Opening Plenary - Speaker, Benjamin Pring - What to do when Machines Do Everything

Grand Ballroom A (Mezzanine Level)

Description

The rise of AI is the great story of our time. Decades in the making, the smart machine is leaving the laboratory, and with increasing speed, infusing itself into every aspect of our lives; our phones, our cars, the planes we fly in, the way we bank, the way we entertain ourselves – and most importantly, the way we work. In this session, world renowned futurist, Ben Pring, will take us on a tour of the future, showing us where x marks the spot and where bodies are buried. If you’re wondering about the future of your work, and what you’re doing to do in a world of AI and automation, this will be an hour well spent.

 


 

Ben Pring head shot

Benjamin Pring, Co-founder, Cognizant Center for the Future of Work

Ben Pring co-founded and leads Cognizant’s Center for the Future of Work. Ben is a co-author of the best-selling and award-winning books, What To Do When Machines Do Everything (2017) and Code Halos; How the Digital Lives of People, Things, and Organizations are Changing the Rules of Business (2014).
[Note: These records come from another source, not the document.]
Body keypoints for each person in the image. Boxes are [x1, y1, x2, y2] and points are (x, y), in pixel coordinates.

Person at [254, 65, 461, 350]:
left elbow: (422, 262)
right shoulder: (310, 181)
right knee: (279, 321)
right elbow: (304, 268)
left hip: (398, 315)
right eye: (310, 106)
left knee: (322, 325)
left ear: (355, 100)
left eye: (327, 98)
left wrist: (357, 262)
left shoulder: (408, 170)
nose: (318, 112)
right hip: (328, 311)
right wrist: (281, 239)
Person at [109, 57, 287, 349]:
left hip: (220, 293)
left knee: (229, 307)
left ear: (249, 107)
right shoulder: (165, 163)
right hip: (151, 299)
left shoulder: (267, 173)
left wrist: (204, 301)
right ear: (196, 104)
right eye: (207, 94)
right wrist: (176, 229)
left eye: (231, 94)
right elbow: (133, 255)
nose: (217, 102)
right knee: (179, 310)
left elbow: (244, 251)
Ben sits on the advisory board of the Labor and Work Life program at Harvard Law School. In 2018 Ben was a Bilderberg Meeting participant.

Ben joined Cognizant in 2011, from Gartner, where he spent 15 years researching and advising on areas such as Cloud Computing and Global Sourcing. Prior to Gartner Ben worked for a number of consulting companies including Coopers and Lybrand.

At Gartner, Ben was the lead analyst on all things “Cloud”; he wrote the industry’s first research notes on Cloud Computing (in 1997!), and Salesforce.com (in 2001), and became well known for providing provocative but accurate predictions about the future of IT. In 2007, Ben won Gartner’s prestigious annual Thought Leader Award.

Ben’s expertise in helping clients see around corners, think the unthinkable, and calculate the compound annual growth rate of unintended consequences has made him an internationally recognized expert on leading edge technology and its intersection with business and society. His work has been featured in the Wall Street Journal, the Financial Times, the London Times, Forbes, Fortune, the MIT Review, the Daily Telegraph, Quartz, Inc., Axios, the Australian, and the Economic Times.

Based in Boston since 2000, Ben graduated with a degree in Philosophy from Manchester University in the UK where he grew up.